Gabriel Dos Reis wrote:
On Tue, Jun 23, 2009 at 11:12 AM, Joe Buck<joe.b...@synopsys.com> wrote:
On Tue, Jun 23, 2009 at 12:43 AM, Alan Modra<amo...@bigpond.net.au> wrote:
..., but I think this warning should be in -Wc++-compat, not -Wall
or even -Wextra.  Why?  I'd argue the warning is useless for C code,
unless you care about C++ style.
On Tue, Jun 23, 2009 at 12:35:48AM -0700, Gabriel Dos Reis wrote:
I do not think it is useless for C99 codes because C99 allows
C++ style declarations/initialization in the middle of a block.
But if the initialization is skipped and the variable is then used,
won't we get an uninitialized-variable warning?

Did we get any in the cases Ian reported?
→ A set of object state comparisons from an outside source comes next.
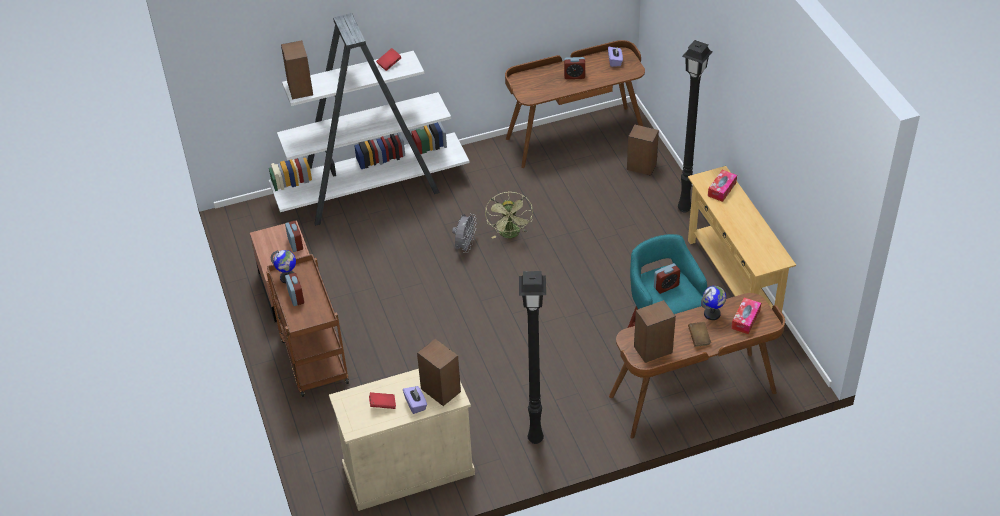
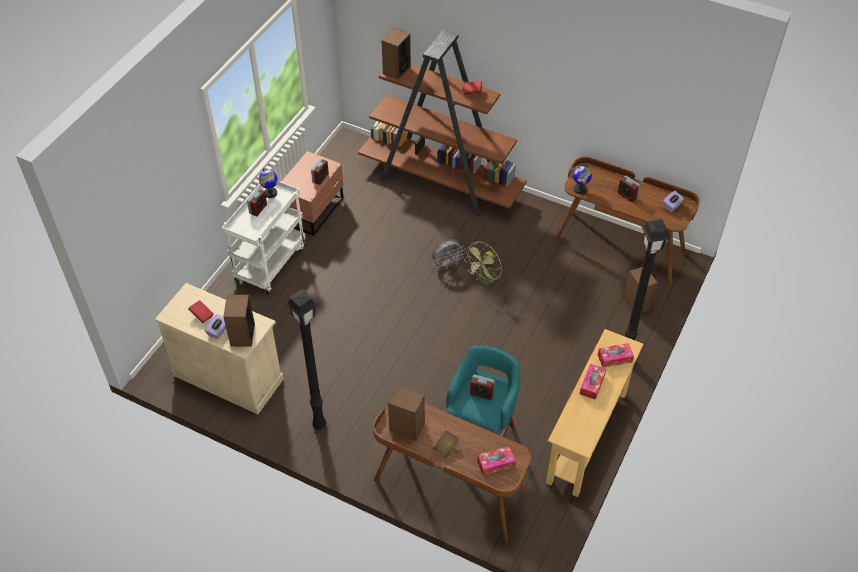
camera: 45 degrees right, 5 degrees up
(312, 359) = (270, 263): brown cart -> white cart
(372, 190) = (441, 183): white bookcase -> brown bookcase
(712, 314) = (479, 439): globe -> globe (580, 189)
(732, 217) = (592, 384): none -> tissue box

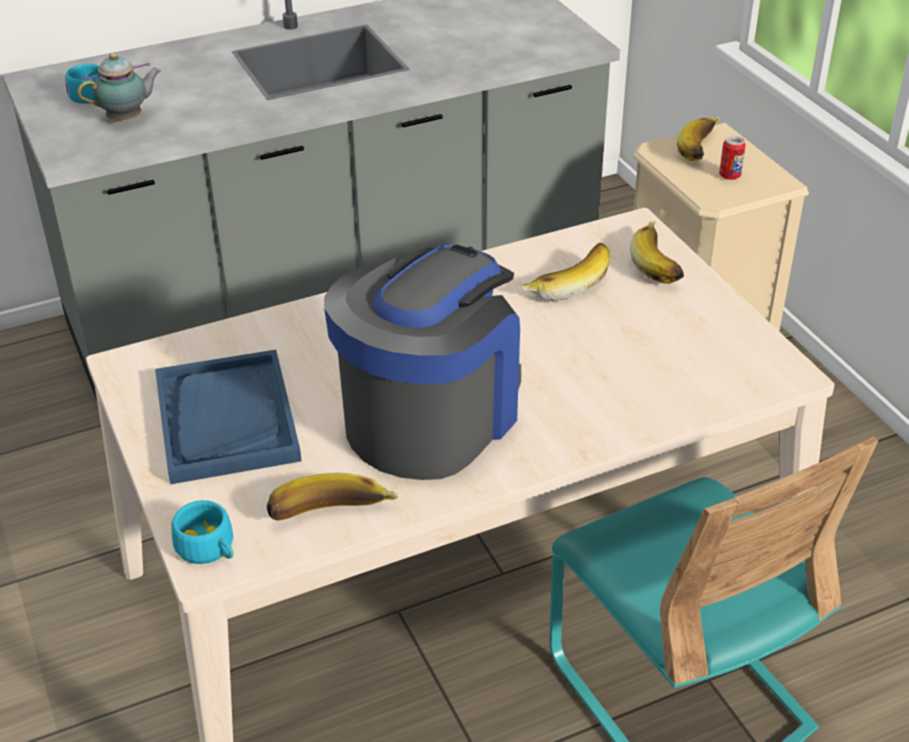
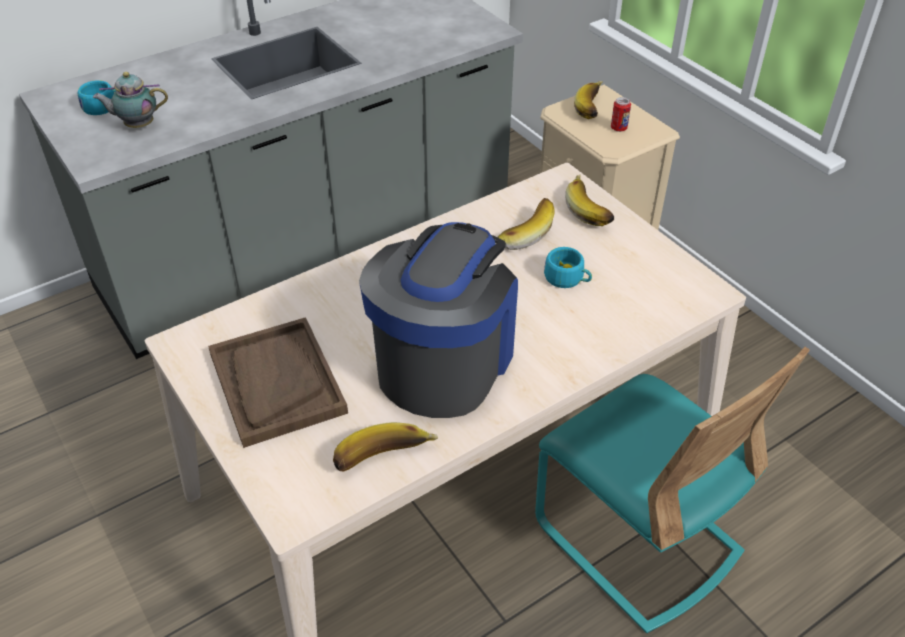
camera: 10 degrees left, 5 degrees up
(127, 119) = (137, 125): teapot -> teapot turned 150 degrees counterclockwise
(209, 549) = (290, 503): turquoise cup -> turquoise cup (567, 279)
(226, 419) = (276, 383): blue tray -> brown tray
No, because they were all like this:

  goto fail;

 ...
  int a = ...;
  if (a)
    {
     fail:
      // does not use a
      return;
    }

  ...

This is a bit ugly, but it's valid C code.

The only dubious one in my opinion was a missing bracket around switch, which was also harmless but warrants a warning. This however could be implemented as a separate warning going into -Wextra.

I don't think this warning can report anything that -Wuninitialized cannot report, so it should go in -Wc++-compat only.